The sculptures are the result of the Fort Morgan City Council’s plan to have more public art displayed around the city.
“The intent was to install these sculptures throughout the community in an effort to increase the culture of arts in Fort Morgan,” Fort Morgan Library & Museum Director Chandra McCoy said.
The council had budgeted $100,000 for that purpose in 2016, but time ran out on that budget sooner than city officials could decide how to spend it.
The council then entrusted that $100,000 to the Fort Morgan Heritage Foundation with an agreement that the foundation find appropriate ways to use the city’s money for either procuring or commissioning public art projects.
A committee of foundation members met many times over about six months in 2017 before deciding to go with recommending purchasing bronze sculptures from the Randolph Rose Collection, with plaques to be placed beside them detailing the connection the artwork’s subject was showing to Fort Morgan and Morgan County.
Those sculptures arrived at the city in late 2017 and early 2018, and city staff has been working to get everything ready for installing them in various city parks and facilities, according to Mack and Fort Morgan Library/Museum Director Chandra McCoy.
One of the first sculptures that will be installed will be one celebrating diversity. It portrays “four children of different races holding hands,” McCoy explained. That sculpture will be placed on the concrete pad in the southwest corner of City Park that previously held the Dinky train engine.
Two other sculptures that are going to be installed in City Park involve benches and books, both references to the library and learning. One will go by the giant chess board and the other will go by the window that looks into the Museum Gift Shop near the west entrance to the library/museum.
“They’re actually the simplest because the concrete pads were already there,” Mack said Friday of why these three would go in first. “It’s just a matter of securing them. I hope they get started on that soon. Everybody’s getting busy.”

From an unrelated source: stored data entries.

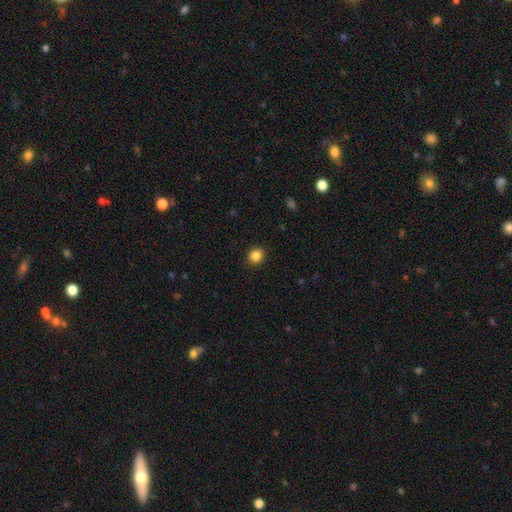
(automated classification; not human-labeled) smooth-or-featured: smooth: 86% | star or artifact: 11% | featured or disk: 4%
  how-rounded: round: 85% | in between: 14% | cigar-shaped: 1%
  merging: none: 91% | minor disturbance: 6% | major disturbance: 2% | merger: 1%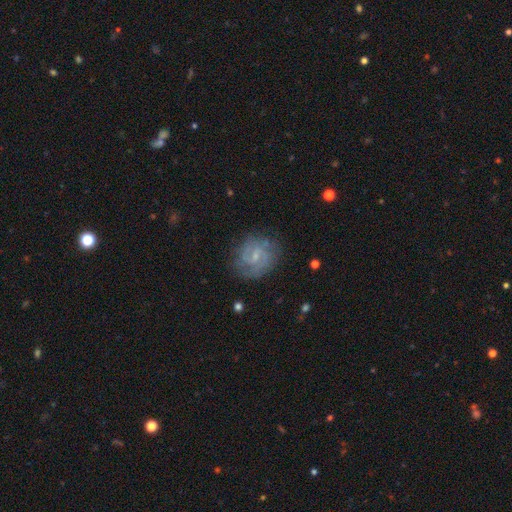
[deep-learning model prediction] smooth-or-featured: featured or disk: 75% | smooth: 18% | star or artifact: 7%
  disk-edge-on: no: 98% | yes: 2%
    bar: weak: 61% | no: 27% | strong: 12%
    has-spiral-arms: yes: 91% | no: 9%
      spiral-winding: medium: 44% | tight: 40% | loose: 16%
      spiral-arm-count: 2: 64% | can't tell: 20% | 3: 8% | 1: 3% | 4: 3% | more than 4: 2%
    bulge-size: small: 64% | moderate: 21% | none: 12% | large: 1% | dominant: 1%
  merging: none: 74% | minor disturbance: 17% | major disturbance: 7% | merger: 2%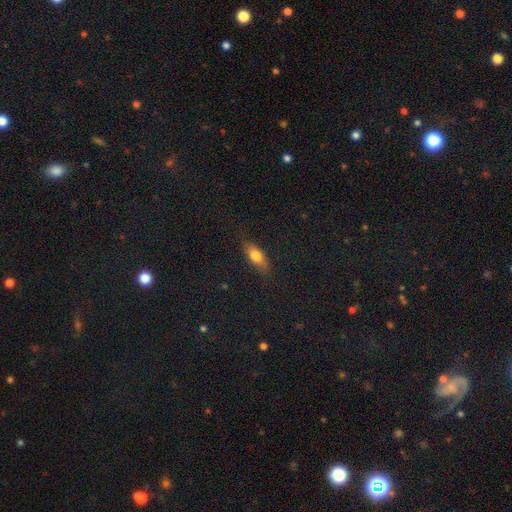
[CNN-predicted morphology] Smooth or featured?
  - smooth: 72% *
  - featured or disk: 20%
  - star or artifact: 8%
How rounded?
  - in between: 73% *
  - cigar-shaped: 22%
  - round: 5%
Merging?
  - none: 80% *
  - minor disturbance: 15%
  - major disturbance: 4%
  - merger: 1%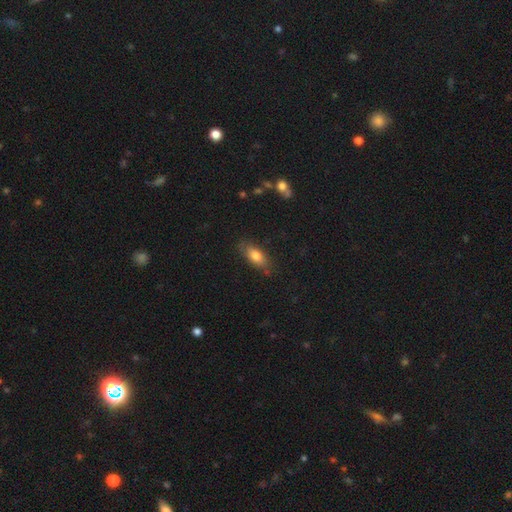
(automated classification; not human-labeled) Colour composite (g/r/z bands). It shows a smooth galaxy with no disk features (77%) that is in between round and cigar-shaped (81%). Merging: none (78%).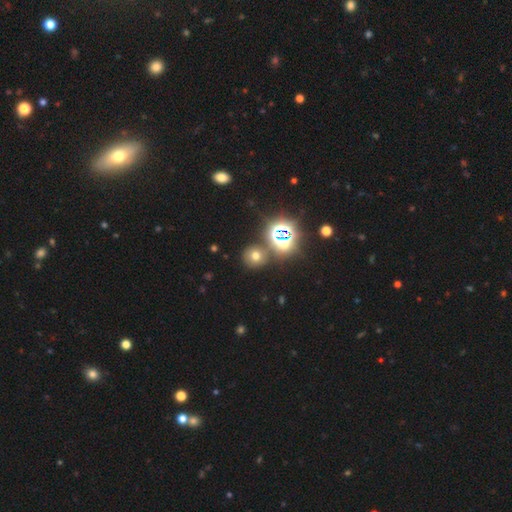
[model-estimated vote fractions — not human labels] smooth-or-featured: smooth: 55% | star or artifact: 34% | featured or disk: 11%
  how-rounded: round: 87% | in between: 12% | cigar-shaped: 1%
  merging: none: 78% | merger: 10% | minor disturbance: 9% | major disturbance: 4%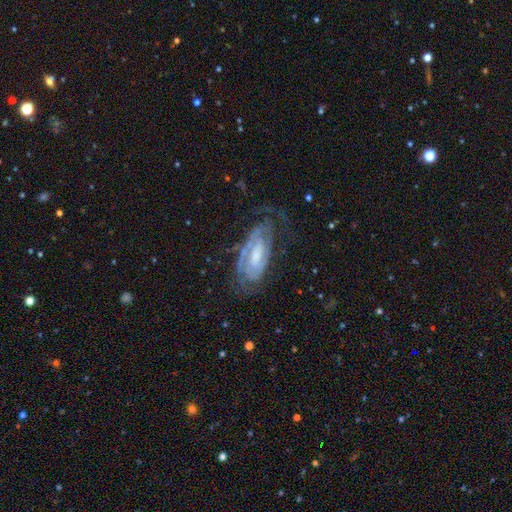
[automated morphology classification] A featured or disk galaxy (79%) with no bar (45%), 2 (39%) tight (59%) spiral arms (89%) and a moderate central bulge (39%). Merging: none (54%).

Other sculptures portray a skateboarder, a tennis player, a child fishing, children playing baseball, a golfer, a boy swimming, boy and his dog and a dog by itself and more. The two sculptures featuring dogs likely will be located, one each, in the city’s two dog parks in Gateway Park and Fulton Heights Park. The ones of baseball players could go at Legion Field or other ball fields. Several sculptures could be placed in Riverside Park, perhaps the tennis player one in Optimist Park, and the one of the skateboarder is likely to be installed in Brenda Joy Park near the new skate park, according to Mack.
Final placement of the sculptures will depend upon what types of foundations or bases will be needed and what locations wind up best suited for the particular sculptures, he said.
Fort Morgan Parks Department employees are working with museum and city carpentry staff to make the arrangements for the installations of the sculptures, Mack said.
The foundation spent $72,707 on the 14 sculptures, which included $4,757 in shipping costs.
Mack said he thought the sculptures were “a good use of the city’s money by the Heritage Foundation,” and he credited the foundation for finding the Randolph Rose Collection.
The sculptures that arrived were what was promised to the city, he said, with the bronze sculptures being OK for placing outdoors.
“They’re manufactured to withstand weather,” Mack said. “You see lots of bronze inside, but I think they’re great outside.”
The remaining city funds the Heritage Foundation still holds are being used for the materials for installation of the sculptures and related plaques, as well as for a tile mosaic Brush artist Joe Marler is creating. A picture of the plan for that mosaic is on display by the circulation desk in the library.